Hewett y Reid, acostumbrados a este tipo de escenarios, gestionaron mejor los momentos calientes. Con oficio, con temple, con la memoria de tantas finales disputadas juntos, cerraron el 10-7 que les devolvía la corona del US Open y les confirmaba, una vez más, como referencia absoluta de la modalidad.
Para Reid, el título tiene un peso especial: es su 30º Grand Slam en dobles, 11 años después del primero. Veintiséis de ellos los ha levantado junto a Hewett. Cifras de una sociedad deportiva que ha marcado una época.
Una pareja para la eternidad
Al término del encuentro, Hewett no escondió lo que significaba volver a ganar en Nueva York tras un lustro de espera. Reconoció que llevaban cinco años sin triunfar allí y que este título era algo que buscaban con desesperación y una motivación enorme. Subrayó que no será el último, que aún les quedan muchos dobles por disputar, y agradeció poder jugar este tipo de partidos frente a una grada entregada, satisfecho de haber ofrecido “un espectáculo” en la noche neoyorquina.

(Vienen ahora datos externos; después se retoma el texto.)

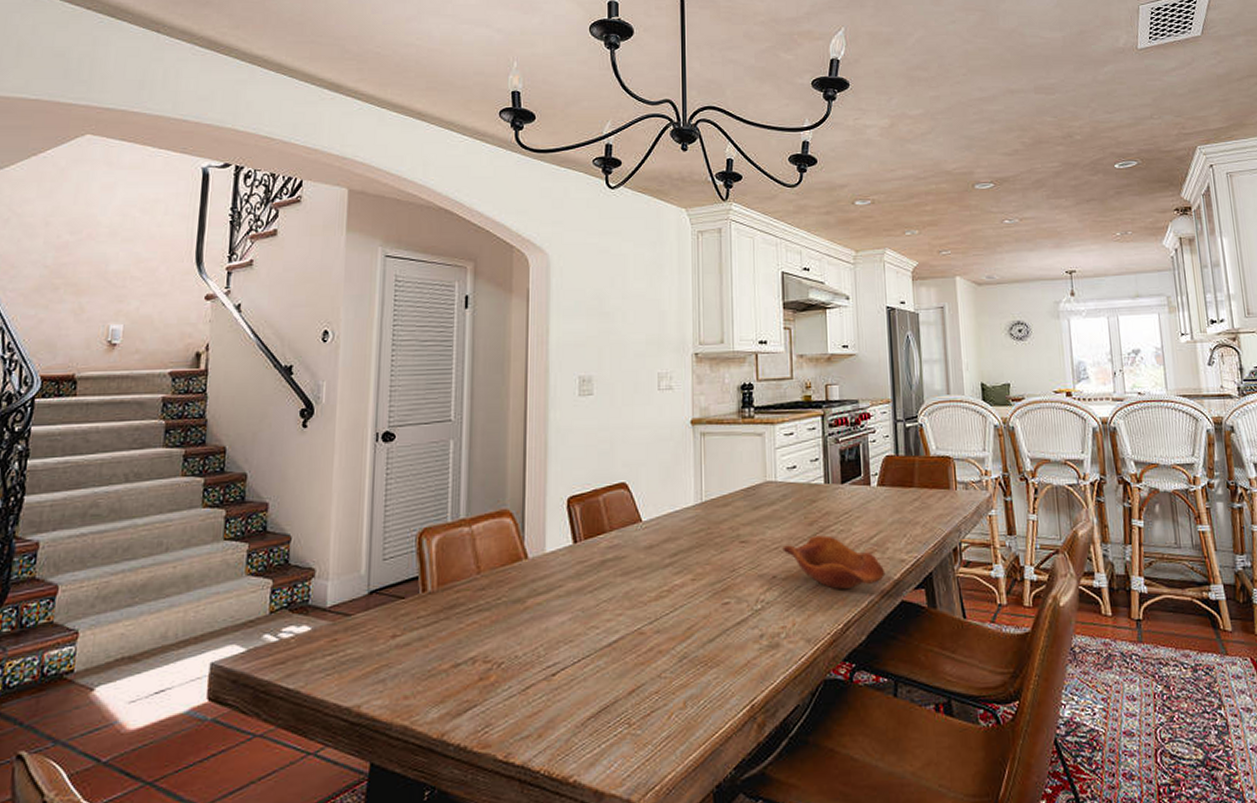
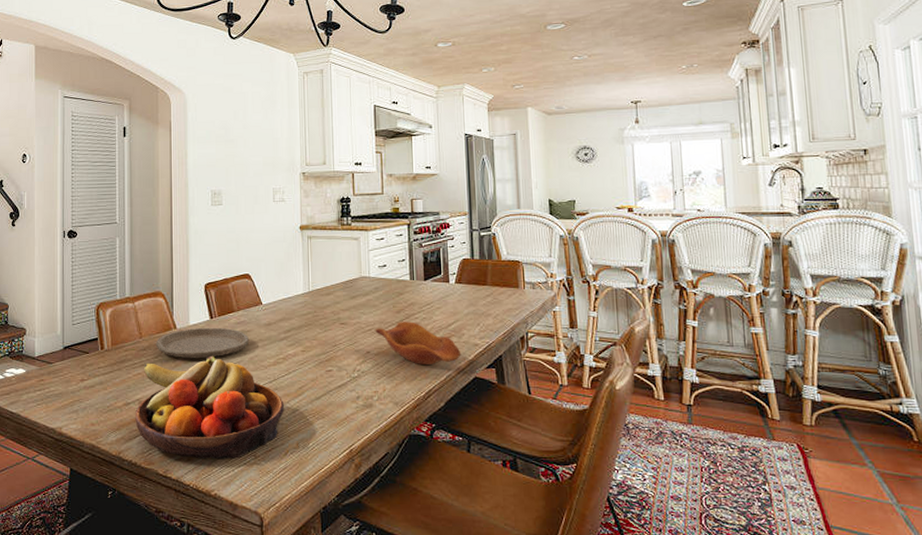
fruit bowl: none [467,592,669,734] -> present [135,355,285,460]
plate: none [499,554,623,598] -> present [155,327,249,359]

Reid, por su parte, miró más lejos todavía. Recordó que llevan más de 13 años jugando juntos y bromeó con que su compañero aún no se ha cansado de él. Remató con una frase que sonó tanto a deseo como a advertencia para sus rivales: espera que todavía les queden “unos cuantos años más” como pareja.
En un circuito cada vez más competitivo, donde nuevas figuras como De la Puente y Spaargaren empujan con fuerza, Hewett y Reid siguen encontrando la manera de responder en los escenarios grandes. No necesitan presentación. Necesitan finales como esta.
Y mientras sigan remontando noches así en Flushing Meadows, la pregunta no es cuántos títulos han ganado ya, sino cuántos más están dispuestos a escribir en su propia leyenda.